___ Brano documento
MAGNA a Napoli: la prima mostra interattiva sulla gastronomia e sull’agricoltura napoletana dalle origini ad oggi.

 

di Antonietta Mirra

 

Dal 14 Ottobre 2015 al 10 Gennaio 2016, si terrà a Napoli, in occasione dell’EXPO 2015,  una straordinaria mostra interattiva che affronterà il tema dell’agricoltura e della gastronomia napoletana dal punto di vista storico, scientifico e sociale svelandone tutti i segreti dall’origine al piatto finito. MAGNA (acronimo che sta per Mostra Agroalimentare Napoletana), ideata e curata dall’architetto Marco Capasso, prodotta dall’Associazione “Guviden – I semi dell’amore”, realizzata in collaborazione con il Comune di Napoli, narra la storia e le caratteristiche scientifiche e sociali di una delle cucine più famose al mondo. Sarà dunque il Complesso Monumentale di San Domenico Maggiore a Napoli ad ospitare la rassegna sulla cucina più antica al Mondo.

 

La mostra è rivolta a chiunque sia interessato a conoscere, scoprire e perché no, anche divertirsi interagendo con le discipline messe a disposizione, gli strumenti e gli approfondimenti sui vari argomenti riguardanti la cucina. Tutti potranno trovare ciò che cercano, poiché la rassegna è stata creata per chiunque voglia prenderne parte: per i bambini e per i ragazzi che potranno giocare con gli exhibit interattivi; per gli studenti, che troveranno le informazioni scientifiche più aggiornate, con un ampio ventaglio di approfondimenti; per gli insegnanti, che incontreranno chiavi di lettura inaspettate e intrecci interdisciplinari; per gli appassionati di cucina, che soddisferanno la propria curiosità vedendo l’argomento sotto nuove prospettive, per i golosi che potranno assaggiare i migliori prodotti del nostro territorio e per chiunque sia curioso di conoscere la relazione che intercorre tra quel che siamo e quel che mangiamo oltre a capire l’importanza mondiale della cucina partenopea.
______
___ Voci estratte
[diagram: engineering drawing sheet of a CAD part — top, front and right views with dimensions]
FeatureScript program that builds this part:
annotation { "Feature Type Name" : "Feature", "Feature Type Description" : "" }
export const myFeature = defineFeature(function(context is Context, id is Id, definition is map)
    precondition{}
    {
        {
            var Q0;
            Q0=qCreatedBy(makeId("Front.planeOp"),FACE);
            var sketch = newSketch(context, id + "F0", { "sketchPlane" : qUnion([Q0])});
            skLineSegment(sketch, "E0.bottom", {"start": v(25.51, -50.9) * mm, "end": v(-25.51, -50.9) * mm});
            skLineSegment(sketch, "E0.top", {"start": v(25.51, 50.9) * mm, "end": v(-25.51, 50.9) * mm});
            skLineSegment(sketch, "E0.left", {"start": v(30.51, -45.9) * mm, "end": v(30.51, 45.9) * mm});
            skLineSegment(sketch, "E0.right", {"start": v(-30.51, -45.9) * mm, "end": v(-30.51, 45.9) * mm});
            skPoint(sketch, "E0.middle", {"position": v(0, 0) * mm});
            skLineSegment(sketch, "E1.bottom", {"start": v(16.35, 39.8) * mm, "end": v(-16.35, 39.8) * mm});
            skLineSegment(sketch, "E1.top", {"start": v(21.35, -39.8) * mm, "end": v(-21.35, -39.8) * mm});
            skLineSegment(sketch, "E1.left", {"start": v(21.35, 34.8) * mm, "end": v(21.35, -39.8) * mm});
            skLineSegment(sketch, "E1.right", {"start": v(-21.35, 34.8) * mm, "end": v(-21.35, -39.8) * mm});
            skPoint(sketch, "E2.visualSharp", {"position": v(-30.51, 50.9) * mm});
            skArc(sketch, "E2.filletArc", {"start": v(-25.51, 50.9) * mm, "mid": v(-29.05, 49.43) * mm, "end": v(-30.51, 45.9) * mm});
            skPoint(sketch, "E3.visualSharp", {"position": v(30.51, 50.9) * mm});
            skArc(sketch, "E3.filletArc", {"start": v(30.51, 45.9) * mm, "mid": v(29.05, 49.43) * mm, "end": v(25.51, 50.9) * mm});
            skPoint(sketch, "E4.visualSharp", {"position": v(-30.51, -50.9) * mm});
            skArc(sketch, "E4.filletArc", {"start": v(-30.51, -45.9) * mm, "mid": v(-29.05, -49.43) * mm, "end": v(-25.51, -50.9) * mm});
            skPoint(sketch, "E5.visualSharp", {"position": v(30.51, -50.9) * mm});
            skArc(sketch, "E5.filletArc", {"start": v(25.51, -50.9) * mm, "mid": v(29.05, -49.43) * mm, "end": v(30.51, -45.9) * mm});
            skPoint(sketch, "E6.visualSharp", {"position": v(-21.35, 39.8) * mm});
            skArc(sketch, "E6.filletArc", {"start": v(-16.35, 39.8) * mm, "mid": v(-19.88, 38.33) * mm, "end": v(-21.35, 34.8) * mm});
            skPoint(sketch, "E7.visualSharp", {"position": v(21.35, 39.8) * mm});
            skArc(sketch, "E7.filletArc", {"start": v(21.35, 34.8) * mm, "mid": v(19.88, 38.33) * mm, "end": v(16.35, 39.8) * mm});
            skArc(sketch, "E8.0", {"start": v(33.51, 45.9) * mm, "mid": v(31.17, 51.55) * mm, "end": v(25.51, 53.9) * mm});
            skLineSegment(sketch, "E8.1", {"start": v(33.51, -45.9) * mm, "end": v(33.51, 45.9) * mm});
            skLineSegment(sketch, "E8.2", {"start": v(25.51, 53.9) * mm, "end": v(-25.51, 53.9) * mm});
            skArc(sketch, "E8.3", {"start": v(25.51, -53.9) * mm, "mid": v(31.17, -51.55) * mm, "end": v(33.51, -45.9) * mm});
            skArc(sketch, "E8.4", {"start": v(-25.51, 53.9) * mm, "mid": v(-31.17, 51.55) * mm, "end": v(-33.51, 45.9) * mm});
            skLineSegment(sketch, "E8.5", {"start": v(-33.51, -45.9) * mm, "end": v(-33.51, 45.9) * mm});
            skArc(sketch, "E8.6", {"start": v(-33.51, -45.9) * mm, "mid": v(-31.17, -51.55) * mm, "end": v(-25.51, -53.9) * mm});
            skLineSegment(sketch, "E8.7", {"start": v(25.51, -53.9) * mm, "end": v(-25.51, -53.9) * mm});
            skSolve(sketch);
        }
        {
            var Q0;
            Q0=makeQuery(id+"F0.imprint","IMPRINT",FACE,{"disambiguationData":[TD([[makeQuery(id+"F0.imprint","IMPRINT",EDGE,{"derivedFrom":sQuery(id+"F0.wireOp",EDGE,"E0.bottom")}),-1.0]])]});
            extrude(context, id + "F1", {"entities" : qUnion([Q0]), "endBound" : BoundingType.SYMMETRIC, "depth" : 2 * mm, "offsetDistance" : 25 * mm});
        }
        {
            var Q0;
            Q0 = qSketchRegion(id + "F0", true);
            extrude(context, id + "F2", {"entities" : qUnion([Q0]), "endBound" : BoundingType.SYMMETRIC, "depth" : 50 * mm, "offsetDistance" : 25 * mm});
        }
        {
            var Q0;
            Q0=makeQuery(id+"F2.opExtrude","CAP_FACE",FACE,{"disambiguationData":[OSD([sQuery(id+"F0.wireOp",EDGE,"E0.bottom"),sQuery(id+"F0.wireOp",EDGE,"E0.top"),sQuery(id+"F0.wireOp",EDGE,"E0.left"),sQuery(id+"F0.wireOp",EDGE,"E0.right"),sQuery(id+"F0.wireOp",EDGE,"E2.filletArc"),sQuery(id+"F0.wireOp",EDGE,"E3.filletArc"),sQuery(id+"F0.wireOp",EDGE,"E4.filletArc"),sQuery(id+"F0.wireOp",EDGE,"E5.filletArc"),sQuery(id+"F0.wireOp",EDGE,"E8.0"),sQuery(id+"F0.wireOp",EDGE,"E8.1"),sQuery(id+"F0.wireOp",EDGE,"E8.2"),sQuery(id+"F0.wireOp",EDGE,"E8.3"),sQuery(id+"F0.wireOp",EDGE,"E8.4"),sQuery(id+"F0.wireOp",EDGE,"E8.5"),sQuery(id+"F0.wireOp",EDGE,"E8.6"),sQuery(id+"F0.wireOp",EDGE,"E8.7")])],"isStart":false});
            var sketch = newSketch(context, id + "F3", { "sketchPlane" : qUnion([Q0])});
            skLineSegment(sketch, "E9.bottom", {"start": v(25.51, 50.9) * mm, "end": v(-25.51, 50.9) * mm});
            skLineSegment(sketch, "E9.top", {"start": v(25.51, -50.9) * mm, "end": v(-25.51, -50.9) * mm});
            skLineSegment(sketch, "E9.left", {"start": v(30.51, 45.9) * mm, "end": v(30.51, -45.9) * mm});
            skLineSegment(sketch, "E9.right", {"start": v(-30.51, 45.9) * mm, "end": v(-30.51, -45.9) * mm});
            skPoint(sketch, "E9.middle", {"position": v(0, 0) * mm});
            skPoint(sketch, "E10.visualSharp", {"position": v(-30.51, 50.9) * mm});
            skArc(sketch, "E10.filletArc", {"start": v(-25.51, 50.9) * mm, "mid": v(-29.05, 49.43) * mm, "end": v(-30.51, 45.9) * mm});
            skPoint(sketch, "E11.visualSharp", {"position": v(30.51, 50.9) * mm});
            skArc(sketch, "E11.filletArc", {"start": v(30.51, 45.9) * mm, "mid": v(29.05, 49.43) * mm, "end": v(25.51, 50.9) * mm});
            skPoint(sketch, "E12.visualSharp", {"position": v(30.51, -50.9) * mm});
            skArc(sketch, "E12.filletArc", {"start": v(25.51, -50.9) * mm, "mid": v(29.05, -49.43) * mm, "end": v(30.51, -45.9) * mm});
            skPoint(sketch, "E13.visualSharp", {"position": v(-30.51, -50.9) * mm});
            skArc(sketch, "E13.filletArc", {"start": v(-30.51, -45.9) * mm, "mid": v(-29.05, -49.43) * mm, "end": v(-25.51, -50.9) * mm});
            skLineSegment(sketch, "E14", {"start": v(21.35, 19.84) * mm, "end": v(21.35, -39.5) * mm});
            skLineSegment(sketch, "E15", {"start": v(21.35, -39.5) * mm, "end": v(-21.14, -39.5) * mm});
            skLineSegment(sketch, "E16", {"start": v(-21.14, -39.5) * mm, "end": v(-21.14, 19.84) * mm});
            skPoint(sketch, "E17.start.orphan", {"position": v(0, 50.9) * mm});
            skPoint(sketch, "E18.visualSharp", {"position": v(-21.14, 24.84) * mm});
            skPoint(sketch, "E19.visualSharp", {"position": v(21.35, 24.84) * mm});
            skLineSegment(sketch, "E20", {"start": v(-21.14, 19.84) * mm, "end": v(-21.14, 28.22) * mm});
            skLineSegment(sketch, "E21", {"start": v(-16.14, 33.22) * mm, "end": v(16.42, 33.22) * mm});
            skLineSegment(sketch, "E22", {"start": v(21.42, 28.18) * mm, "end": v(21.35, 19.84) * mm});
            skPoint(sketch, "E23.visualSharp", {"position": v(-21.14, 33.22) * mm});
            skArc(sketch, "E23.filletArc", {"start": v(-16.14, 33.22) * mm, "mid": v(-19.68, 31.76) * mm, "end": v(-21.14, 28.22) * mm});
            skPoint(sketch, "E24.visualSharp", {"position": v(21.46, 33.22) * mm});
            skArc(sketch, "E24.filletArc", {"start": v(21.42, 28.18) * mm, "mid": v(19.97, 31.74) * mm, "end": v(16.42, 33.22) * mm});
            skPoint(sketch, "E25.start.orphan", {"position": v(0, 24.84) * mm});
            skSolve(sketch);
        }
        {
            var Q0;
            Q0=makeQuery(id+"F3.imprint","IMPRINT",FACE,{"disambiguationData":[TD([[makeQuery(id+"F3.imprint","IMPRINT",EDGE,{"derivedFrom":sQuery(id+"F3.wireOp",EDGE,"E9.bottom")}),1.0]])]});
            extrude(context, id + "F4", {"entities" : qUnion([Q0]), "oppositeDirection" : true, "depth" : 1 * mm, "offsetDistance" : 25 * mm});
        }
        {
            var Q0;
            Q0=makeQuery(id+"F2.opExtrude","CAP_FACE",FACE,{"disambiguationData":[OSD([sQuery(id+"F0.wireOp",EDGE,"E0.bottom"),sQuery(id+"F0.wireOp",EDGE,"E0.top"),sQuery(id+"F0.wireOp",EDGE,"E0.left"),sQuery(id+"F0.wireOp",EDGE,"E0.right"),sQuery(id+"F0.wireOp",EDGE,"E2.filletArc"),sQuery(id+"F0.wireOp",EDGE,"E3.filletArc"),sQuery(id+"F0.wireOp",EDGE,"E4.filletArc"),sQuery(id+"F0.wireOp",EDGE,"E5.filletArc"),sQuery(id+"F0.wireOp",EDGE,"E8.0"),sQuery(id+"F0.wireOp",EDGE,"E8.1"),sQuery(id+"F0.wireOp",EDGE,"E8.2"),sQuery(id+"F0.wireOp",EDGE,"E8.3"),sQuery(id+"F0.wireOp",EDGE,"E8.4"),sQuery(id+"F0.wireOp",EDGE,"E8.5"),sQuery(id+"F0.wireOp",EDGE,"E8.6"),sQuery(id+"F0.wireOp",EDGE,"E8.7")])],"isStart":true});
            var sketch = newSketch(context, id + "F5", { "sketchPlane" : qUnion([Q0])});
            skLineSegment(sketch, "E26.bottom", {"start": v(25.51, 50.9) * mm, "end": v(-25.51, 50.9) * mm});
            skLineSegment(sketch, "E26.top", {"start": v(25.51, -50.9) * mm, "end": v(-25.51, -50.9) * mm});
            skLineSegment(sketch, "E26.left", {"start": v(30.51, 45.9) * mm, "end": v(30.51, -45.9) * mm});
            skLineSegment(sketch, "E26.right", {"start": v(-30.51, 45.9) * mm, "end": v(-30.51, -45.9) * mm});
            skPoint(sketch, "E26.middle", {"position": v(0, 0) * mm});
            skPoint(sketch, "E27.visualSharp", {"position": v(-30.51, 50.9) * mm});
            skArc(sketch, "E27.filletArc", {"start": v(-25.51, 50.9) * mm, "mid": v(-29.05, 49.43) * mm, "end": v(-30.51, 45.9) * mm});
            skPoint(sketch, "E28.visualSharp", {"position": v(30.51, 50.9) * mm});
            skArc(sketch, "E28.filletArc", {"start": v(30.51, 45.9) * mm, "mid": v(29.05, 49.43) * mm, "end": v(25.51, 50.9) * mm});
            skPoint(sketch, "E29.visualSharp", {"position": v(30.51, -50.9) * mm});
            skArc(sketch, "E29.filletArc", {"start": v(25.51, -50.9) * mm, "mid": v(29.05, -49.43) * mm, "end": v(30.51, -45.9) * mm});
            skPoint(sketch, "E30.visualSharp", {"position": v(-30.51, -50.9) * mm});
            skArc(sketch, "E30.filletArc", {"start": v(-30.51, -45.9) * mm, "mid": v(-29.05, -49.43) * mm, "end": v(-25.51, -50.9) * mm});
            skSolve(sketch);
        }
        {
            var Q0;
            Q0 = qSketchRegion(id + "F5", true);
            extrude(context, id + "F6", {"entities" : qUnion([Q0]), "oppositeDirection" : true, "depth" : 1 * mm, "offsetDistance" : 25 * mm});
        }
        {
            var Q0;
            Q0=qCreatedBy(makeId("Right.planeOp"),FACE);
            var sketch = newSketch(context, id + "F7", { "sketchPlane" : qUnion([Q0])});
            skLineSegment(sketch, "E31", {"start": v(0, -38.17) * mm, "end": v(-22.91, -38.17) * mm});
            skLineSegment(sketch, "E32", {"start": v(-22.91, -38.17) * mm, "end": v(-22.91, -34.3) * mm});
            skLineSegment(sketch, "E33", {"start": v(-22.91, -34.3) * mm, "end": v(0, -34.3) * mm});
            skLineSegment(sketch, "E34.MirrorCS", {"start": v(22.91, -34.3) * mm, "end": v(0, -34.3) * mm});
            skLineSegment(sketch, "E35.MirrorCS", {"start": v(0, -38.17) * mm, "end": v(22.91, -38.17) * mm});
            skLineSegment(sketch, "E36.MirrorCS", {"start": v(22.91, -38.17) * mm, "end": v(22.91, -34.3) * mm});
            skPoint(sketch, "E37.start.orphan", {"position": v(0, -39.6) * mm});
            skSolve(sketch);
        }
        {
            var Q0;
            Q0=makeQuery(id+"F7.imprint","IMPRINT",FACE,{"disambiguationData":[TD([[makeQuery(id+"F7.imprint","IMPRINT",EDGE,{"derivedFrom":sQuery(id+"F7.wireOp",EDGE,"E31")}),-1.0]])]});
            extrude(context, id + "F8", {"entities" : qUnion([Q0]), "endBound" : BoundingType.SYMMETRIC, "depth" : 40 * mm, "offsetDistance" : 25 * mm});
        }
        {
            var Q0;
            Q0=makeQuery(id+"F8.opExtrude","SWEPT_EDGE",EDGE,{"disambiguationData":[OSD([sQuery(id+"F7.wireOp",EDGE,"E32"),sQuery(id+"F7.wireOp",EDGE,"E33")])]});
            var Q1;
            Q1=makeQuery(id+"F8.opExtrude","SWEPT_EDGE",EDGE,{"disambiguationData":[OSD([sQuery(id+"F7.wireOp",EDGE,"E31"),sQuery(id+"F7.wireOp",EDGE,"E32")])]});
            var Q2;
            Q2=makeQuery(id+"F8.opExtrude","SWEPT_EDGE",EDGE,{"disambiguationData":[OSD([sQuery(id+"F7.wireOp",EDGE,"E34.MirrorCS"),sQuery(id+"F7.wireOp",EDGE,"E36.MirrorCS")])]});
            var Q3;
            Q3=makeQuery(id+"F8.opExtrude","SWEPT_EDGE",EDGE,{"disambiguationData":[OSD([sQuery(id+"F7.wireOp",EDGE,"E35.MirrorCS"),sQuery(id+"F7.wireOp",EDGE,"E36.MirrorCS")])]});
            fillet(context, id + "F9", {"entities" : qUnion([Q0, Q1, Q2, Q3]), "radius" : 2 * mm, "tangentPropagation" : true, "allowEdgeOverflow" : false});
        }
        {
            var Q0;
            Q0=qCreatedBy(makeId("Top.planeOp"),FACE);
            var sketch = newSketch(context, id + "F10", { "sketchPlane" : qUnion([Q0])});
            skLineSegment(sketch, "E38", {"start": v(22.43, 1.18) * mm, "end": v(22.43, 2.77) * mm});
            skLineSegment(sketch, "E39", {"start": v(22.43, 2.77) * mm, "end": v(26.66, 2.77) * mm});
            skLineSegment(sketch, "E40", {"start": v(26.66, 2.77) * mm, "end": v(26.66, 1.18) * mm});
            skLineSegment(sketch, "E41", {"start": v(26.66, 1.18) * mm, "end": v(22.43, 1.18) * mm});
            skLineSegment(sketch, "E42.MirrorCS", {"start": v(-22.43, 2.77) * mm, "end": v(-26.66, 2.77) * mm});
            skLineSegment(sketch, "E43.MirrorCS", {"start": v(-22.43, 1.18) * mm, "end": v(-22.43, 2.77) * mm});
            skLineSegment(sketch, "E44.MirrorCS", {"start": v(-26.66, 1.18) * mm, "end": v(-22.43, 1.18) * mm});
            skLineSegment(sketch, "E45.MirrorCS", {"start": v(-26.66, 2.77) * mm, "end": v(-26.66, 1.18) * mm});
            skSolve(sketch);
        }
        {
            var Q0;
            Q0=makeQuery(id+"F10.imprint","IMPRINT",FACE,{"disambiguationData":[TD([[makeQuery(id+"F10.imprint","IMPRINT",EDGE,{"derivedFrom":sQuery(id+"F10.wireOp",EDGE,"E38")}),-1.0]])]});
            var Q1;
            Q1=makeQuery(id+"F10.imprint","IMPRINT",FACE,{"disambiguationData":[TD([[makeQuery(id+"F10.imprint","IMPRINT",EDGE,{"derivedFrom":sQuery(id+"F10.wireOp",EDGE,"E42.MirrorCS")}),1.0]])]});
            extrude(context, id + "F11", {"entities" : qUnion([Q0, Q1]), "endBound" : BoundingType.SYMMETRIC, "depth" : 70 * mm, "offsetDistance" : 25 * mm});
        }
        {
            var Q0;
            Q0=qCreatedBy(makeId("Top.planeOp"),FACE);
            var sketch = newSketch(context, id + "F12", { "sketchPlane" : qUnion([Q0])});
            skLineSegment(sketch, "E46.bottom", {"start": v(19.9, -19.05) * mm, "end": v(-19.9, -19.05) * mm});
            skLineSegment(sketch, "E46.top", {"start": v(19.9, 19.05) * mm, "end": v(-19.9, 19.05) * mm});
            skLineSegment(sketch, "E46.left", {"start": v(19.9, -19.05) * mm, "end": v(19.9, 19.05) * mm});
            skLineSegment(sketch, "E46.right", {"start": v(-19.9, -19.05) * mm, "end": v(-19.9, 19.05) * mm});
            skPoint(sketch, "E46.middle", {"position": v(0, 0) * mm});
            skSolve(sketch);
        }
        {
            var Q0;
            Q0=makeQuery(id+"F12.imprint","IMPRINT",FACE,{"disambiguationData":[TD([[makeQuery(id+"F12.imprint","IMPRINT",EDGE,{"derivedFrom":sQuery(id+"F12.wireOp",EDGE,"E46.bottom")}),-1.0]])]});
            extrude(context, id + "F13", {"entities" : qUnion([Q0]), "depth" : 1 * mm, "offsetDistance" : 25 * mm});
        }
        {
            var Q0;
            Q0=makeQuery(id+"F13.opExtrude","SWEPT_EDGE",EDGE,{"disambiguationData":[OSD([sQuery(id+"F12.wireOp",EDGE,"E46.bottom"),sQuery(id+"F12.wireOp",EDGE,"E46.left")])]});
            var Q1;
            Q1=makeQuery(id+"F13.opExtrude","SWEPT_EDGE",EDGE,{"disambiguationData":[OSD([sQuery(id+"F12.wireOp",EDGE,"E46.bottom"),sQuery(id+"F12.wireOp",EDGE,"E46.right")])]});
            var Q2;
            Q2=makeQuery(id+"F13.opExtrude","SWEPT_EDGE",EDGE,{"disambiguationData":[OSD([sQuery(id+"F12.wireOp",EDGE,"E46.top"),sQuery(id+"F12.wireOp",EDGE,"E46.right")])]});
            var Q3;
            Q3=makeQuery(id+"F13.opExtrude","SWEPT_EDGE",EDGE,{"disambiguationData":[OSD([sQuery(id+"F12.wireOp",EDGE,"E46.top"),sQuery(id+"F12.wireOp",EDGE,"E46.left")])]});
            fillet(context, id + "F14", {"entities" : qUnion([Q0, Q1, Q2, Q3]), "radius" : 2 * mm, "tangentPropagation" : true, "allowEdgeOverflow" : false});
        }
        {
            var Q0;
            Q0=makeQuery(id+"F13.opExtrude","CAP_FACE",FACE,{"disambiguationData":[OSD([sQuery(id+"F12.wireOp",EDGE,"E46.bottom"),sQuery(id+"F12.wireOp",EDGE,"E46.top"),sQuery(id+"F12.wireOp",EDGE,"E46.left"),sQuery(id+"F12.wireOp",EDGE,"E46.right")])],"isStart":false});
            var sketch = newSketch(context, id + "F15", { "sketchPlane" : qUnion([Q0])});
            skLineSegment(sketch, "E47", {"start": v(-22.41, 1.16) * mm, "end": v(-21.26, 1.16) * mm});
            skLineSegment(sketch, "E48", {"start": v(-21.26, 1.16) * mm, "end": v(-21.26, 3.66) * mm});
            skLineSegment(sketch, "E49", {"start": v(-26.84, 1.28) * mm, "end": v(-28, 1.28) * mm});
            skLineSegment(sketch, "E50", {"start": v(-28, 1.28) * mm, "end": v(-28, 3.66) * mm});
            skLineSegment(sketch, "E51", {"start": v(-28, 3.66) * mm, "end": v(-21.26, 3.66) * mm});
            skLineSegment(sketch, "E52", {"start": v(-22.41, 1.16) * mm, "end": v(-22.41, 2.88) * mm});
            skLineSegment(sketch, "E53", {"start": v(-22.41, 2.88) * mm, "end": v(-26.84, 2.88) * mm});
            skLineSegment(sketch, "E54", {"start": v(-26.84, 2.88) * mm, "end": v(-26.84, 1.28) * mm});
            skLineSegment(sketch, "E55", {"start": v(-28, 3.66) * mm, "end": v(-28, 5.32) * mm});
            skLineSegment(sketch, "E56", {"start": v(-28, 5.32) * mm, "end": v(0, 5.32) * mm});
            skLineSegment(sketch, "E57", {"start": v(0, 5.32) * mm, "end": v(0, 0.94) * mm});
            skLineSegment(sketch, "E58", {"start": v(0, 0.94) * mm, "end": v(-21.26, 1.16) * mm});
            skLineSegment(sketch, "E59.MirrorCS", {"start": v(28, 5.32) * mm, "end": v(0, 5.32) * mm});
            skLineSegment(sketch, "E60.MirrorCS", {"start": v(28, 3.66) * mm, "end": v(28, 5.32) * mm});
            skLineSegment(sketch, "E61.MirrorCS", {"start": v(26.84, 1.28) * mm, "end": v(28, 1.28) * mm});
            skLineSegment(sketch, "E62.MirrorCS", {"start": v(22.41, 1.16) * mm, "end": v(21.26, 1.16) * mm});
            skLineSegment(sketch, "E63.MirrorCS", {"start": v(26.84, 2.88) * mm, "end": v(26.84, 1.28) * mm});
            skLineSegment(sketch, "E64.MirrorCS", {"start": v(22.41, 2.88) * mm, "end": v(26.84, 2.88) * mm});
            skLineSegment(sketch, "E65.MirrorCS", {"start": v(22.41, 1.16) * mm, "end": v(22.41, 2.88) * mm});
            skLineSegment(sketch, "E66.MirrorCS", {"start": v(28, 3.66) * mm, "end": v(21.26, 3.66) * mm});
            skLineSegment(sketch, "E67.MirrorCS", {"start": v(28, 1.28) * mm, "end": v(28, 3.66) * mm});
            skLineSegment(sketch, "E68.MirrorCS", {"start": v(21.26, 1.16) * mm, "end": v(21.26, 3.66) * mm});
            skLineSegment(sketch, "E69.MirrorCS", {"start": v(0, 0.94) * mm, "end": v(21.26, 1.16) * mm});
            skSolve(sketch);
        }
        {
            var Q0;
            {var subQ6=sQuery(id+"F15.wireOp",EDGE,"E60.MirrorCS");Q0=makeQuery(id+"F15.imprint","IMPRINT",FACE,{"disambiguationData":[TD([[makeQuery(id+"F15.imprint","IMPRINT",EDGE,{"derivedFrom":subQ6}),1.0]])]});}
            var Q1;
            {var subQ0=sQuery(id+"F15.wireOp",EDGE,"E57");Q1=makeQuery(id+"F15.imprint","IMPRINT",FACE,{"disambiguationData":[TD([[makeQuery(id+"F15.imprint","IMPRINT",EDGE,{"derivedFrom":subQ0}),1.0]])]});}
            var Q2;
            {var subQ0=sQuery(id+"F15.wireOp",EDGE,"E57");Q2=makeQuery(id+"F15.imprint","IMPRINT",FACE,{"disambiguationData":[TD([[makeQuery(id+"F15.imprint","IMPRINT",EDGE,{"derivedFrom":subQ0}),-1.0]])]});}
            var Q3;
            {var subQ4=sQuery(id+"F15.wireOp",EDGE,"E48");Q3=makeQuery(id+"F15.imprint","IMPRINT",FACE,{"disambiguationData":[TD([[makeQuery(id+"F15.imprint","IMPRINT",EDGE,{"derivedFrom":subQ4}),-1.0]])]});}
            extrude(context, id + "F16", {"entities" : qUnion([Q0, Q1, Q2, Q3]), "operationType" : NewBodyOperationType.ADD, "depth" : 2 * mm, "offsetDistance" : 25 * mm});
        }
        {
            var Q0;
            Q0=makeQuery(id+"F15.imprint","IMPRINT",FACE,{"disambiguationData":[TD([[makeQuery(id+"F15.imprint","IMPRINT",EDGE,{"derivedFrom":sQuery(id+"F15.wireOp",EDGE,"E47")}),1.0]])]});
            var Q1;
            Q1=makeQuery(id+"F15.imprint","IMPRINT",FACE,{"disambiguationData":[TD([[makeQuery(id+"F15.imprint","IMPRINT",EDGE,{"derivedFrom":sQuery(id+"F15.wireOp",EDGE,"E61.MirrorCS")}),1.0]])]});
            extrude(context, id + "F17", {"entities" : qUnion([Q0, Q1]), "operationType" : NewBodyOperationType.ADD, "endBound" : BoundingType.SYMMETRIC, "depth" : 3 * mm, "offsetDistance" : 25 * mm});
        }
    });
______
### [Descrizione esercizio]
Cita per intero, senza alcuna modifica, il testo sulla mostra MAGNA a Napoli. Per svolgere l'esercizio non occorre consultare l'elenco.

### [Spazio risposta]
MAGNA a Napoli: la prima mostra interattiva sulla gastronomia e sull’agricoltura napoletana dalle origini ad oggi.

 

di Antonietta Mirra

 

Dal 14 Ottobre 2015 al 10 Gennaio 2016, si terrà a Napoli, in occasione dell’EXPO 2015,  una straordinaria mostra interattiva che affronterà il tema dell’agricoltura e della gastronomia napoletana dal punto di vista storico, scientifico e sociale svelandone tutti i segreti dall’origine al piatto finito. MAGNA (acronimo che sta per Mostra Agroalimentare Napoletana), ideata e curata dall’architetto Marco Capasso, prodotta dall’Associazione “Guviden – I semi dell’amore”, realizzata in collaborazione con il Comune di Napoli, narra la storia e le caratteristiche scientifiche e sociali di una delle cucine più famose al mondo. Sarà dunque il Complesso Monumentale di San Domenico Maggiore a Napoli ad ospitare la rassegna sulla cucina più antica al Mondo.

 

La mostra è rivolta a chiunque sia interessato a conoscere, scoprire e perché no, anche divertirsi interagendo con le discipline messe a disposizione, gli strumenti e gli approfondimenti sui vari argomenti riguardanti la cucina. Tutti potranno trovare ciò che cercano, poiché la rassegna è stata creata per chiunque voglia prenderne parte: per i bambini e per i ragazzi che potranno giocare con gli exhibit interattivi; per gli studenti, che troveranno le informazioni scientifiche più aggiornate, con un ampio ventaglio di approfondimenti; per gli insegnanti, che incontreranno chiavi di lettura inaspettate e intrecci interdisciplinari; per gli appassionati di cucina, che soddisferanno la propria curiosità vedendo l’argomento sotto nuove prospettive, per i golosi che potranno assaggiare i migliori prodotti del nostro territorio e per chiunque sia curioso di conoscere la relazione che intercorre tra quel che siamo e quel che mangiamo oltre a capire l’importanza mondiale della cucina partenopea.